The red-crowned crane was the inspiration behind Michael Joo’s works “Collective,” above on wall, and “Migrated,” above on ceiling, at the Arthur M. Sackler Gallery. (Robert Harrell)

In the six decades since the Korean War, the endangered red-crowned crane — a cultural symbol revered throughout East Asia — has found sanctuary in an unexpectedly divisive place: the Korean Demilitarized Zone, or DMZ. The buffer between North and South Korea is a regular stop on the flocks’ migration routes every year.

“I’ve been looking at the DMZ in terms of space since the early ’90s,” says Korean-American artist Michael Joo. “The DMZ is an unintended nature preserve, the most science-fiction natural preserve in the world.”

The artist has been fascinated with the cranes of the DMZ since his childhood, in the 1970s. This year, he created a pair of site-specific artworks — “Collective” and “Migrated” — inspired by the birds for the Arthur M. Sackler Gallery.

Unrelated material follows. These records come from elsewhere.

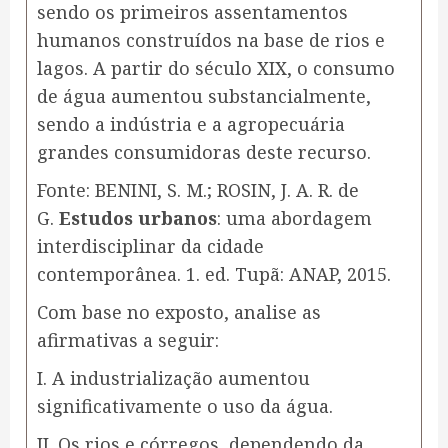
sendo os primeiros assentamentos
humanos construídos na base de rios e
lagos. A partir do século XIX, o consumo
de água aumentou substancialmente,
sendo a indústria e a agropecuária
grandes consumidoras deste recurso.
Fonte: BENINI, S. M.; ROSIN, J. A. R. de
G.
Estudos urbanos
: uma abordagem
interdisciplinar da cidade
contemporânea. 1. ed. Tupã: ANAP, 2015.
Com base no exposto, analise as
afirmativas a seguir:
I. A industrialização aumentou
significativamente o uso da água.
II. Os rios e córregos, dependendo da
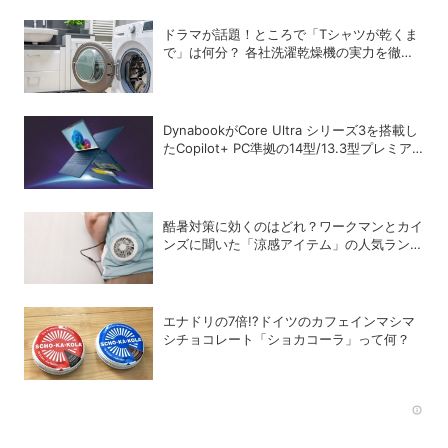
ドラマが話題！ところで「Tシャツが乾くま
で」は何分？ 各社洗濯乾燥機の実力を徹底
比較してみた
DynabookがCore Ultra シリーズ3を搭載し
たCopilot+ PC準拠の14型/13.3型プレミア
ムモバイルノートを発売
酷暑対策に効くのはどれ？ワークマンとカイ
ンズに聞いた「涼感アイテム」の人気ランキ
ング
エナドリの7倍!?ドイツのカフェインマシマ
シチョコレート「ショカコーラ」って何？
Rec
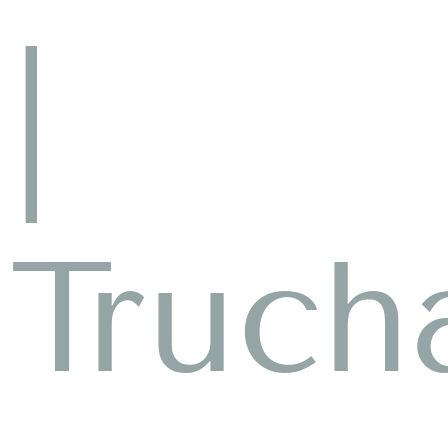
|
Truch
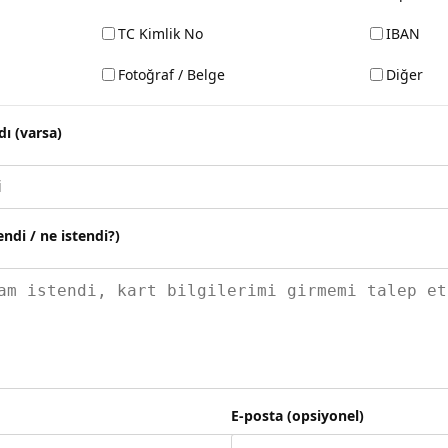
TC Kimlik No
IBAN
Fotoğraf / Belge
Diğer
dı (varsa)
endi / ne istendi?)
E-posta (opsiyonel)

“The red-crowned crane is a long-running icon of longevity and a national animal in Korea,” Joo says. “I thought of it as an avatar, like a way to see nature as a mirror of now and then.”

Back in 2012, as part of a Smithsonian Artist Research Fellowship, Joo was digging through the National Museum of Natural History’s archives when he came across some taxidermy cranes in storage containers. Dating from the 1880s, the cranes were “like a kind of time capsule,” Joo says. He was particularly taken with a crane that had awkwardly twisted into the shape of its container.

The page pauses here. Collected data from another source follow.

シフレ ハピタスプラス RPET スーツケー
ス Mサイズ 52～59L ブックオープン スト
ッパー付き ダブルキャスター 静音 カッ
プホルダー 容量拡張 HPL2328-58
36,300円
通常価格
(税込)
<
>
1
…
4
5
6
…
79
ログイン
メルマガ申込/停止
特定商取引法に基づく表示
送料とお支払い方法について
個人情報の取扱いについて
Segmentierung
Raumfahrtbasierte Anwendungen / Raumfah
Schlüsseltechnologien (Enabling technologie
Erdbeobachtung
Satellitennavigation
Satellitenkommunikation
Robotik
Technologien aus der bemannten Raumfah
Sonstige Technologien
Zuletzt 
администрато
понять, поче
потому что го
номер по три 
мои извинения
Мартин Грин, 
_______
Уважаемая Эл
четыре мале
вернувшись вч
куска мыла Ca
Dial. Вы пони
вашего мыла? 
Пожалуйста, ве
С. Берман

Joo used 3-D scans of the crane to create “Collective,” a 13-by-10-foot canvas with mirror images of the crane silk-screened on it. He then treated the canvas using a silver nitrate process derived from early photographic techniques. The silvering created layers of silver ink and chemicals that look almost 3-D and reflect the light coming in through the nearby windows.

Hanging from the ceiling near “Collective,” “Migrated” is a mobile made from brass rods with volcanic rocks hanging from the ends. As air currents gently move the mobile, a rock will occasionally hit a rod, making a sound like a muffled bell. The lengths of the rods represent the various migration patterns the cranes take through the DMZ; the rocks were collected by Joo from just outside the DMZ, in South Korea.

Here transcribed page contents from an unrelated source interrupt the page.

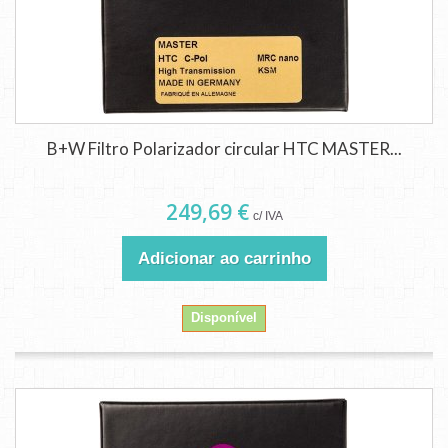
B+W Filtro Polarizador circular HTC MASTER...
249,69 €
c/ IVA
Adicionar ao carrinho
Disponível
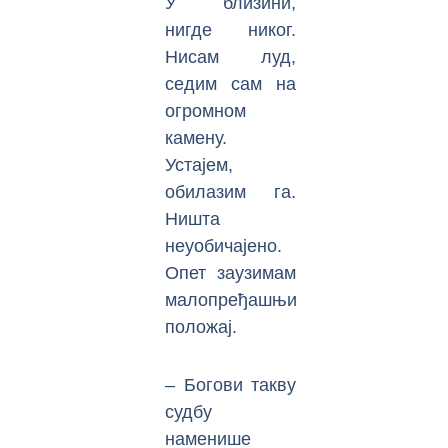
У близини,
нигде никог.
Нисам луд,
седим сам на
огромном
камену.
Устајем,
обилазим га.
Ништа
неуобичајено.
Опет заузимам
малопређашњи
положај.
– Богови такву
судбу
наменише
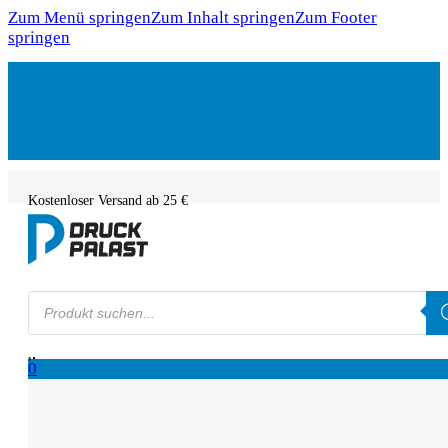
Zum Menü springen
Zum Inhalt springen
Zum Footer
springen
Kostenloser Versand ab 25 €
Products
search
0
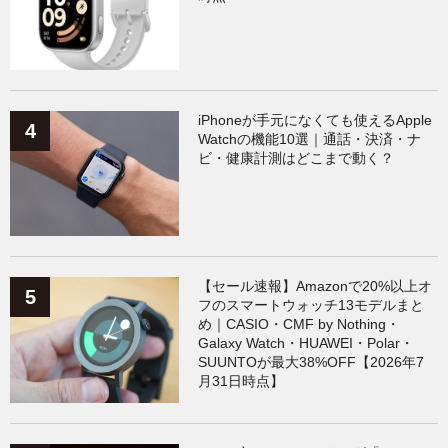
iPhoneが手元になくても使えるApple
Watchの機能10選｜通話・決済・ナ
ビ・健康計測はどこまで動く？
【セール速報】Amazonで20%以上オ
フのスマートウォッチ13モデルまと
め｜CASIO・CMF by Nothing・
Galaxy Watch・HUAWEI・Polar・
SUUNTOが最大38%OFF【2026年7
月31日時点】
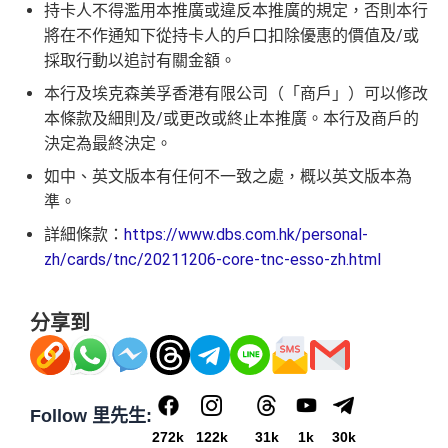
持卡人不得濫用本推廣或違反本推廣的規定，否則本行
將在不作通知下從持卡人的戶口扣除優惠的價值及/或
採取行動以追討有關金額。
本行及埃克森美孚香港有限公司（「商戶」）可以修改
本條款及細則及/或更改或終止本推廣。本行及商戶的
決定為最終決定。
如中、英文版本有任何不一致之處，概以英文版本為
準。
詳細條款：
https://www.dbs.com.hk/personal-
zh/cards/tnc/20211206-core-tnc-esso-zh.html
分享到
Follow 里先生:
272k
122k
31k
1k
30k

“In my mind, the rocks still hark back to volcanic activity. It’s a very strange way of looking at time,” Joo says, referring to how humans rarely think of time in geological terms.

“We think of the DMZ as a space without identity, without depth,” he says. “But it’s not just about us.”

Arthur M. Sackler Gallery, 1050 Independence Ave. SW; through July 9, 2017, free.